Two parts splendor, one part minor adversity

Jacob pulls in front of my house at 6:30am on a Thursday morning. He is driving a 2015 Hyundai with a—unbeknownst to us—slightly swollen 12V battery.

I go out to meet him—in the literal sense—because I’ve never met Jacob before. But we’re about to go backpacking for five days in the wilderness together, so my fingers are crossed in the hopes that he’s pleasant and mellow, and at the very least, not very murdery.

We toss our backpacking things in my Jeep, and we’re off; each of us still not totally sure how murdery the other is. But we have a long drive ahead of us—from the bay area to the Pine Creek trailhead—so we have time to find out.

As we drive, we chat. We have many interests in common. So many that we catch ourselves lounging around at the Black Bear Diner in Tracy post-meal, enraptured by a discussion of running volume, as if there is no hurry to get off into the mountains. But we should probably be in a hurry; we’re supposed to pick up a permit, get to the trailhead, and hike over Pine Creek Pass to Hutchinson Meadow, where we’ll meet our third companion (whom we’ve also never met before), Matthew1. We don’t want to keep Matthew waiting.

The rest of the drive goes fast—faster than usual, it seems.  Over Sonora Pass, through Bridgeport, and into Mammoth, to pick up our permit. On the way, we receive a few InReach message from Matthew, who started a day earlier, from the Piute Pass trailhead. The good news is that he’s over Piute Pass, wandering through upper Humphreys Basin, and he’s loving it. The bad news is that he is doing so while coping with a bout of food poisoning, credited to a certain Bishop establishment that I won’t name here, for fear of legal repercussions2.

At the Mammoth Visitor’s Center we wait in a line for our permit to be issued.
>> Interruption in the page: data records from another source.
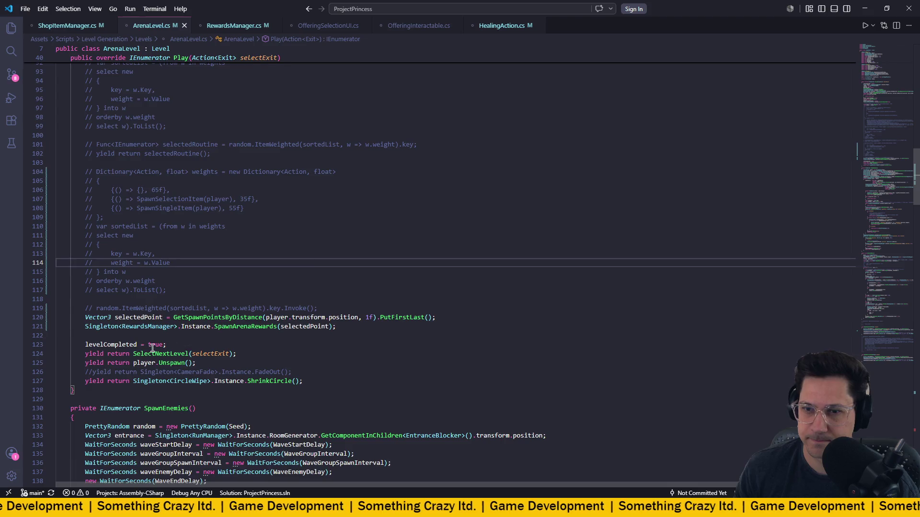
- Review the old commented weights block on lines 88–100 of ArenaLevel.cs
scroll(267, 292, "up", 10)
scroll(230, 171, "up", 2)
scroll(254, 192, "down", 6)
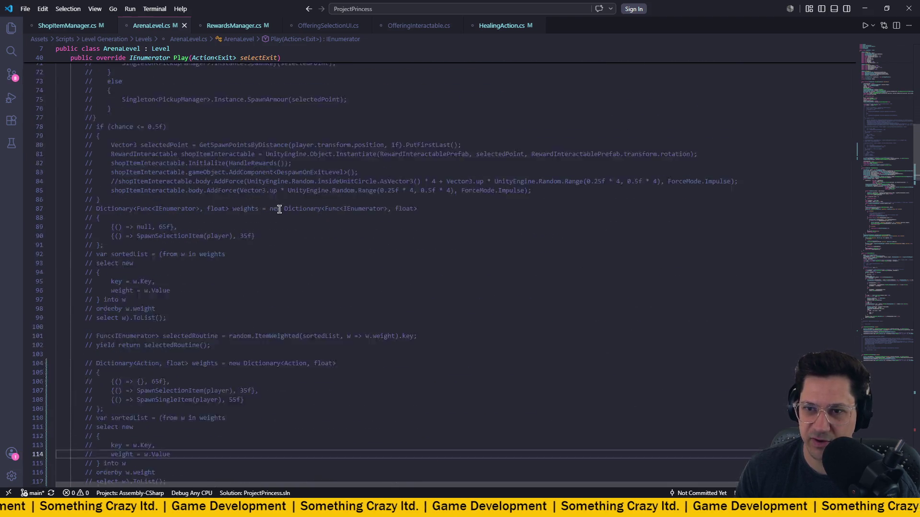
scroll(322, 220, "down", 1)
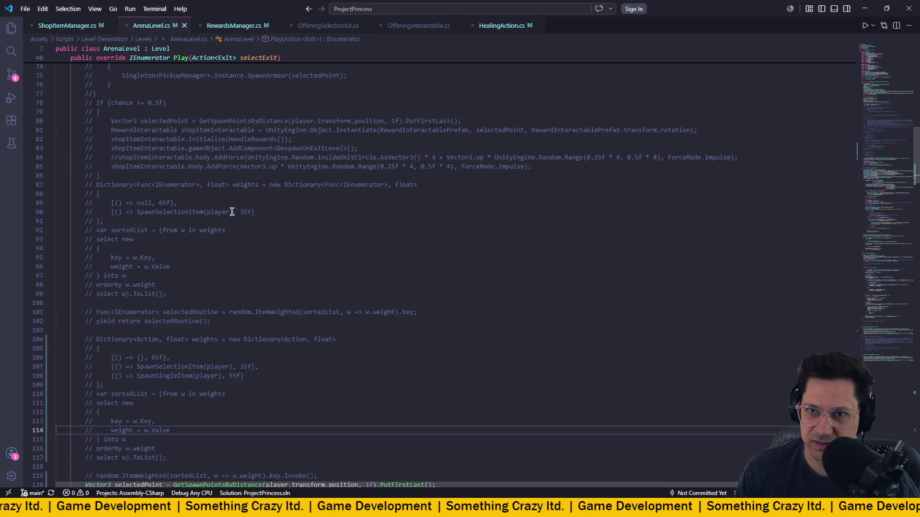
left_click_drag(139, 198, 328, 315)
left_click(328, 315)
left_click_drag(200, 295, 67, 197)
left_click(166, 209)
- Scroll through the rest of the script, then switch to Unity so it recompiles
scroll(235, 282, "down", 2)
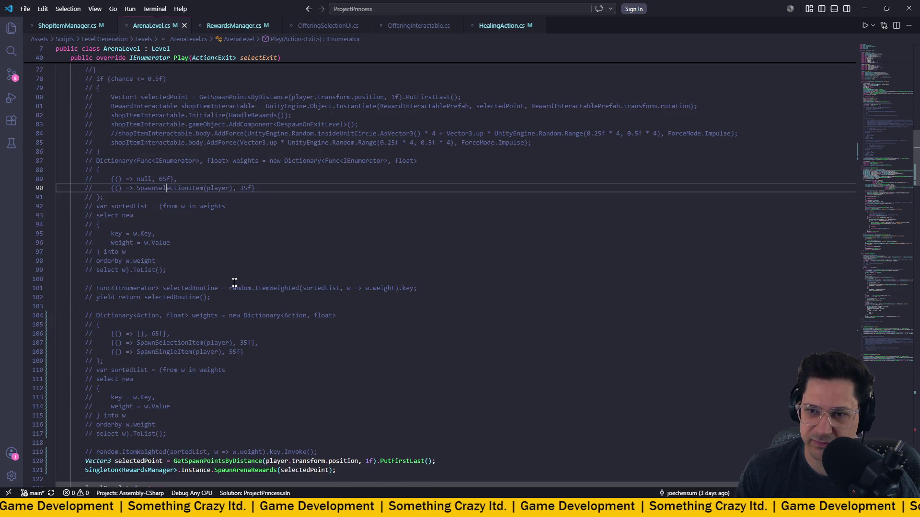
scroll(234, 282, "down", 2)
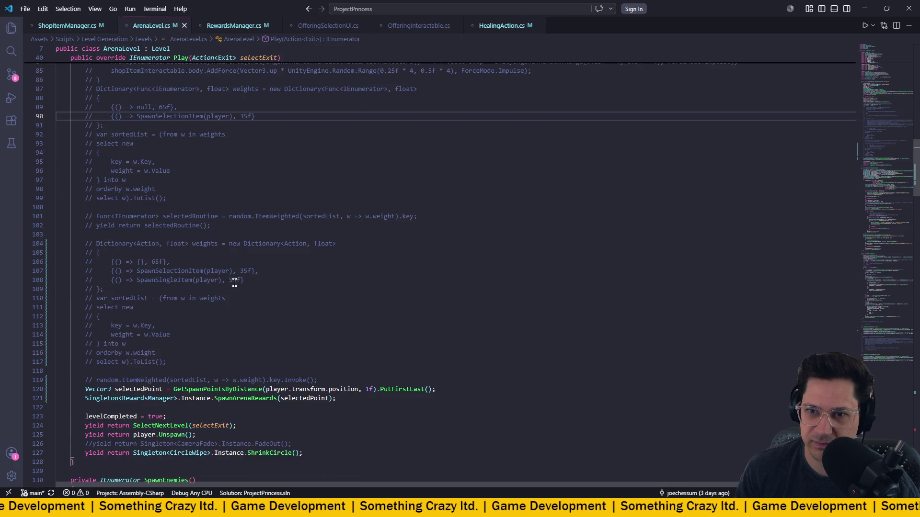
scroll(234, 283, "down", 2)
scroll(235, 283, "down", 1)
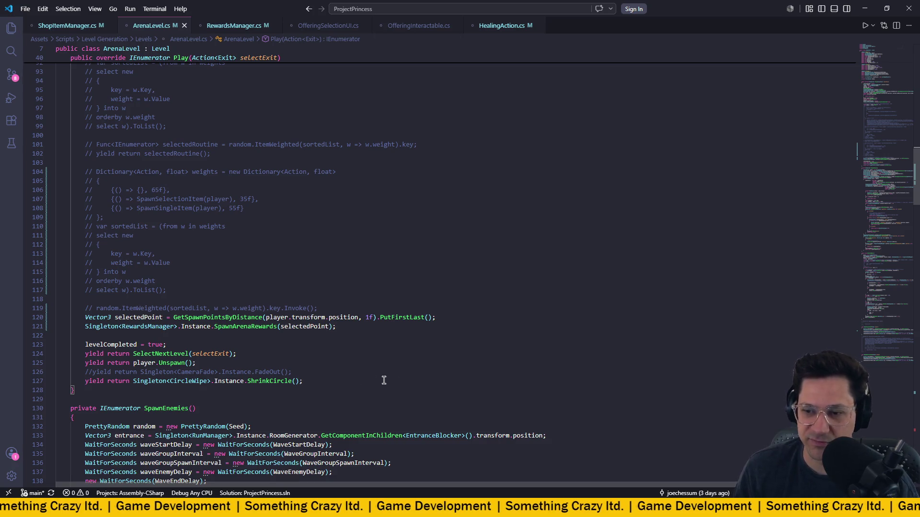
key("alt+Tab")
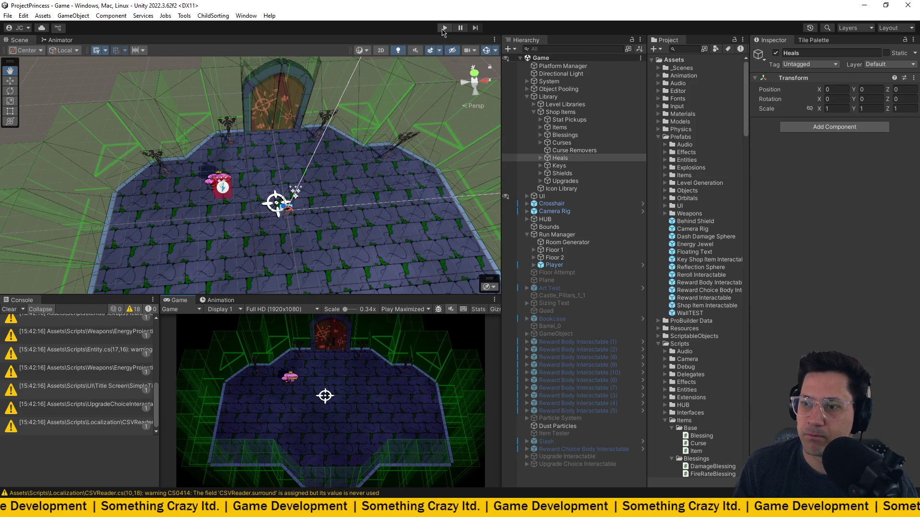
- Play from the title screen into the first arena, then pause and stop play mode
left_click(443, 29)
The line is only a few people long, but it is not moving, because the permit-issuing ranger is in “a meeting”. I am pretty sure I know what that means3. Eventually he emerges, and quickly issues our permits.

Soon another message from Matthew arrives—he’s bailing out; his stomach bug isn’t resolving. I ponder the hell that must be trying to traverse rotten suncups when your bowels threaten to burst with each step. At least he might get the chance to exact some revenge on one of those sun cups. 

1. Although I’ve never met Matthew in person either, I’ve been e-mailing with him for a couple years, and at this point am pretty sure that he’s not very murdery. 

2. Okay, it was El Pollo Loco. At 785 N Main St, Bishop CA, 93514.